“之后呢?”
不想再思考以后的事,黎征结束了这个吻,他还在意着那个试图和桃言溪车震的男人。
“离开桃叶村后,为什么不立即回来找我?”
低头与这双压抑着泪水的双眼对视,黎征茫然一怔,桃言溪竟然愿意为自己放弃他的梦想?
不行。
如果你我同岁,如果你经历过足够多的年岁认清了自我,也许我们能谈论“一辈子”,但是你太年轻了,早早地把爱当成人生的全部注定会后悔,计划着将你拉进一段短暂的婚姻已经够自私了,用爱情捆绑你的未来,这更不可以。
“结果就是,就是我刚回去就被老师赶出来了,还被他狠狠骂了一顿,让我必须完成任务才能回村。”

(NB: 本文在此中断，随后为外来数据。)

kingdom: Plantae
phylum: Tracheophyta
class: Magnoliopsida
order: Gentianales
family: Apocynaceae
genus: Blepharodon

“那就好,”黎征长长地舒了口气,窗外,一大片高楼的阴影笼罩着车身,黎征的心情依然低迷,“居然还有前世今生的说法,呵,不过既然我都被小穷神附身了,那再奇怪的事也不奇怪了……说实话,我宁愿你通过跟我相处后成为正式的爱神最终离开我,也不要用什么想起前世这种破方法解除你我的关系,其实在你离家出走前,我已经将你当做恋人了,这段恋情应该好聚好散……”
“好聚好散……?”桃言溪漂亮的下垂眼倏然定格成了两个脆弱的圆,他屏息不动,唯有眼尾的睫毛被泪浅浅濡湿,此时,电台里持续的歌声应景地唱到了第二段副歌。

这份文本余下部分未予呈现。